Wednesday, November 27, 2013


The few days leading up to Thanksgiving are usually hectic, the morning of a blur. The cleaning, the planning, the table setting. The prepping, chopping, cutting, basting. In past years T-day has come and I find myself scrambling to get everything done and, true to my personality, done perfectly. Obviously I succeed [sarcasm, check!].

This year however our gathering is smaller, the list a bit shorter, and my attitude surrounding the entire day a little different. I love Thanksgiving. It ranks as one of my favorite holidays to be sure and this year is no different.

The change comes in my mindset.

§ Task brief
Please continue the Thanksgiving post, picking up right after "The change comes in my mindset." The data after this point isn't needed.

§ Data to examine
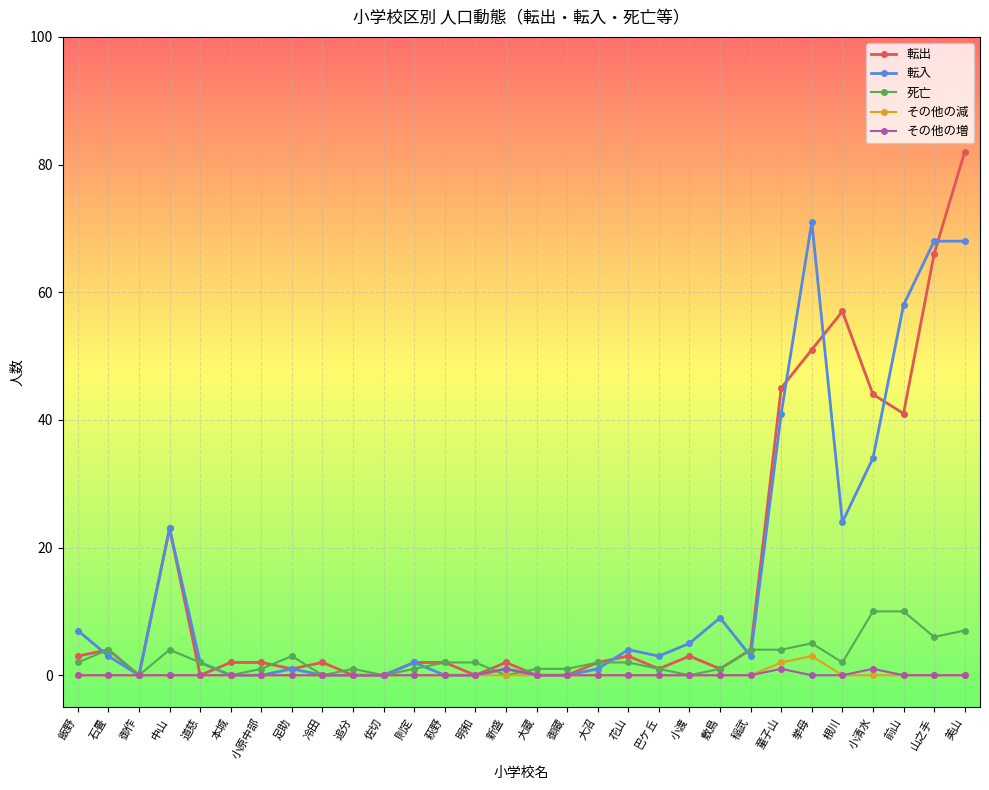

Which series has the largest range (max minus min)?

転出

==

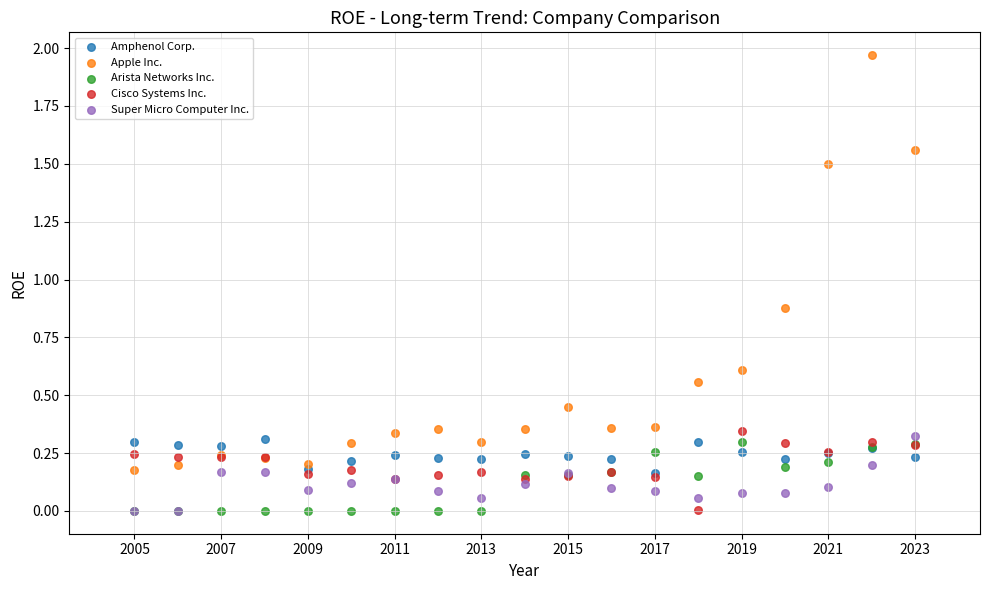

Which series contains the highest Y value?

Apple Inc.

§ Answer to this problem
Instead of freaking out about things being just right I'm learning to be kinder to myself. I'm realizing a magazine-perfect setting is beautiful but doesn't really change what happens around our table, it just stresses me out. I'm finding my girls would rather help me clean [a game in their beautiful minds] if I relax, turn on some music, throw in some terrible dance moves, and let go of getting every nook sparkling. I'm working on living in the present moment taking in the blessing that comes with the preparation - a time bursting with love and anticipation yet so easy to miss in the chaos, turkey guts, and veggie scraps. As I write this I take a few glances out the window watching fat snow flakes lazily make their way to the ground. I listen as my baby coos herself to sleep and my oldest works on her letters in between setting up a card game for us to play later.

I have my lists, things to get done. But I've also planned in moments to be and enjoy and what I'm finding is everything gets done and I treasure each step along the way.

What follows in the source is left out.